In the last four-year draft cycle, the Cowboys have had 12 “Day one or two” draft picks. Over that span, they have certainly spent more draft capital on the defense, with eight of those 12 picks playing on that side. Yes, Ezekiel Elliott might have been Jalen Ramsey with the highest pick in the bunch, but perhaps to compensate for that purchase, the defense has received the following eight pieces: Byron Jones, Randy Gregory, Jaylon Smith, Maliek Collins, Taco Charlton, Chidobe Awuzie, Jourdan Lewis, and Leighton Vander Esch. In other words, two defensive ends, a defensive tackle, two linebackers, and three defensive backs.
And every last one of them is an athlete.
And finally in 2018, if I may speak with a certain level of optimism that might be too optimistic, it appears they are almost ready to constitute the group that is added to mainstays of Sean Lee, Demarcus Lawrence, and Tyrone Crawford, making up a group that actually can handle their own business. You don’t have to play “keep away” to protect these guys. They are anxious to take the field and attack.
I certainly hope that Sturm is right, but he is correct that the outlook on defense is far brighter than it has been in a long time. And all through the draft. I don’t know if “quaint” is a good way to describe this approach.
Just from a philosophical standpoint, I also don’t know if the fact that the Cowboys will use up a lot of that projected space for 2019 is a valid objection to how they use it. Cap space is a tool, and having a lot to carry over does no good if it is not used on the proper talent. (See, for example, the Cleveland Browns over the last, um, forever.) It is there to spend where it can do you the most good. The Cowboys think that is on the players they have drafted, for the most part. We still have to see if it will pay off, but as Sturm argued, the signs are promising.
The FO writer also goes into some depth on the contributions the Eagles got from their free agent additions - but doesn’t look at the problems that is about to cause. They are projected to be over $30 million in the hole for 2019. They have a lot of hard decisions coming. Players will have to be released, contracts will likely have to be restructured, and they are flirting with what many speak of as “cap hell”. It will certainly be interesting to see just how they manage this over the next year. And all teams have decisions to make every year on how they spend their cap space.

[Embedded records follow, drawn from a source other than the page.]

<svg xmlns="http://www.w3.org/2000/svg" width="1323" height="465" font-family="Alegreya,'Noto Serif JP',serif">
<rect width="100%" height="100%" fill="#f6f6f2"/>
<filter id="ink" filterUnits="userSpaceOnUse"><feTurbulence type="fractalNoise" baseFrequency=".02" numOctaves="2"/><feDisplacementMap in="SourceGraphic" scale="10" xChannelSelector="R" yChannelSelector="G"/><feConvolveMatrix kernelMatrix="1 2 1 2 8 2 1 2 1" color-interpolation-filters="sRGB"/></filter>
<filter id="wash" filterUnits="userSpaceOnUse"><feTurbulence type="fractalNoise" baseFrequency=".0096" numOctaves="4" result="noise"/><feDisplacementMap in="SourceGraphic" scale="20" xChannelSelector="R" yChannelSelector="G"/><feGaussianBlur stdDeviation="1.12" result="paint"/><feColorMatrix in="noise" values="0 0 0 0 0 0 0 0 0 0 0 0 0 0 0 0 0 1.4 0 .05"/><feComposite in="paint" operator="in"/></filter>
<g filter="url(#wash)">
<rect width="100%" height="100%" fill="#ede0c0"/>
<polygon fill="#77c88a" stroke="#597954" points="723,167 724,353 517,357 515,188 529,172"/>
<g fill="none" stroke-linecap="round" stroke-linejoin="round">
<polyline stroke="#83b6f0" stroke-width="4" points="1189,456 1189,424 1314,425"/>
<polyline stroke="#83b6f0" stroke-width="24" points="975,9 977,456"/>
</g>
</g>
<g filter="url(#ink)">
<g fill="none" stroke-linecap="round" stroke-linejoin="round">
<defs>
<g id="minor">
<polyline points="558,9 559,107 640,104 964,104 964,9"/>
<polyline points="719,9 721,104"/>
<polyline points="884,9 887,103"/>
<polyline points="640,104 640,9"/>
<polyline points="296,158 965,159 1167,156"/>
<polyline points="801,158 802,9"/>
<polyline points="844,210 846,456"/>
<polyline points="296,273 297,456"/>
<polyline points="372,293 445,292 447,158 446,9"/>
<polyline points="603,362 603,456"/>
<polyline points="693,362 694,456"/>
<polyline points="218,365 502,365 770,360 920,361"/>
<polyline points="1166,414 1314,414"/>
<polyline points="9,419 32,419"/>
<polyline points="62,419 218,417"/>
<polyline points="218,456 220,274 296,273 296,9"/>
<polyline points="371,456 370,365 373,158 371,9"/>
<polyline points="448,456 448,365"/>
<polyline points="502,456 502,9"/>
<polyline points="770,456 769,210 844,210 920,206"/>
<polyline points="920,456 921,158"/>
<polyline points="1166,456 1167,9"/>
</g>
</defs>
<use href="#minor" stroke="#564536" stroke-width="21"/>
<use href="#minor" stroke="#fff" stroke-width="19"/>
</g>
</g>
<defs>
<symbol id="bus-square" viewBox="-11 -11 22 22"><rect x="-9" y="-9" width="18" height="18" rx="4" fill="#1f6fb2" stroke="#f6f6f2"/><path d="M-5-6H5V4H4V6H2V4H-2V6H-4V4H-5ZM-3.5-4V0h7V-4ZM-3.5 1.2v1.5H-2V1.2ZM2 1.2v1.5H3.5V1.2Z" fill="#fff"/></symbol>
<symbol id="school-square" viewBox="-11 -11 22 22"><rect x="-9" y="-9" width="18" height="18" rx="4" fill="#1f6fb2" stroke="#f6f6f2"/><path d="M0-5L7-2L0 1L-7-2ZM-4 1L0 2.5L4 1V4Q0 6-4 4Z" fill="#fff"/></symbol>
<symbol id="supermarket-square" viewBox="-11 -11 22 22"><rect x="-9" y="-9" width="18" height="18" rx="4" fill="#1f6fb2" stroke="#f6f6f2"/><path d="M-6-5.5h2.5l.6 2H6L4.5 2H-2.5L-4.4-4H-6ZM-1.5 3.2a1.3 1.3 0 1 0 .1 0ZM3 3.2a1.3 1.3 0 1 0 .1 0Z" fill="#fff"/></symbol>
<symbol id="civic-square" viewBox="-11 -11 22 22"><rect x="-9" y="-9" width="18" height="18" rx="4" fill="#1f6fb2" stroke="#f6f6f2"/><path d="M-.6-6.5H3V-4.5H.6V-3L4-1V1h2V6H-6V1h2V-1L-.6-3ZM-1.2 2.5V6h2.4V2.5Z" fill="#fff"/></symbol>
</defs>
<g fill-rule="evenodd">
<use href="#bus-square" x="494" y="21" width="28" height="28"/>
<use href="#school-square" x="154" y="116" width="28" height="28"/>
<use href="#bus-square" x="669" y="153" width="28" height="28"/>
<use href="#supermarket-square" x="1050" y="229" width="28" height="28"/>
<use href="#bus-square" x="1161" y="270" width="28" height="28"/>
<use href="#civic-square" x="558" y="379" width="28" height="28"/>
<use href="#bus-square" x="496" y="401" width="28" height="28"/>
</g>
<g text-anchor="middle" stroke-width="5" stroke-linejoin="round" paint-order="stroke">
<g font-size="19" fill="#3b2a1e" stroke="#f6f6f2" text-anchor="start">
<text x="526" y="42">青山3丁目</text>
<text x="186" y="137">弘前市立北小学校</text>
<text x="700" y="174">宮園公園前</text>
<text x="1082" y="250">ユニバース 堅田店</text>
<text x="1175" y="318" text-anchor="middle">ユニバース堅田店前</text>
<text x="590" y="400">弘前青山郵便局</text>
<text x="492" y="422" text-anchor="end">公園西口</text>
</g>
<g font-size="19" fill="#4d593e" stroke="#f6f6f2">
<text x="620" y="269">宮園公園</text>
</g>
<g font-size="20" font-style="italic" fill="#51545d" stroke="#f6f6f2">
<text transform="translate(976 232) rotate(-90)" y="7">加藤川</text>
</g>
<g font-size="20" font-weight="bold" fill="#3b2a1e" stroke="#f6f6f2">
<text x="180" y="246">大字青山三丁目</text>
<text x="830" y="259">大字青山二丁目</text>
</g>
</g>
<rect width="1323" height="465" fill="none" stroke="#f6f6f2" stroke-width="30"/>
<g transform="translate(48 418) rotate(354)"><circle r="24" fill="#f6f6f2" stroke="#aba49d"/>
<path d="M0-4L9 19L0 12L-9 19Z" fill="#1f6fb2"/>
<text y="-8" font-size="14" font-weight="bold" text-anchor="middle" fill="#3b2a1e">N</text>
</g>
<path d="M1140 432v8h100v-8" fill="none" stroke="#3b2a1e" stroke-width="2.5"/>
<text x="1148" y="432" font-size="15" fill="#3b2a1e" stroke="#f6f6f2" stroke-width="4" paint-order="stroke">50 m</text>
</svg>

Perhaps part of the difference in how FO sees this and how we (or at least I) do is that, after years following this team so closely, the strategy of the Cowboys is more clear to us than to outlets that follow the entire league. And they clearly have a different level of concern with dead money. That is something that can happen unexpectedly, as it did with Tony Romo’s retirement and the hard decisions the team made on Dez Bryant and Orlando Scandrick, among others. But the team was still able to handle the Lawrence and Martin deals despite the $26 million in dead money this year, so they clearly have a way to deal with things.
One last thing: That little dig at Tavon Austin may come back to haunt them. Austin has been everything the team could want so far. It is only practices for the most part, but if he has a breakout year... well, we’ll have to wait for those chickens to hatch, but hey, this is the time for optimism.
We obviously differ on these things. Time will bring answers. Let’s just hope the Cowboys do know what they are doing.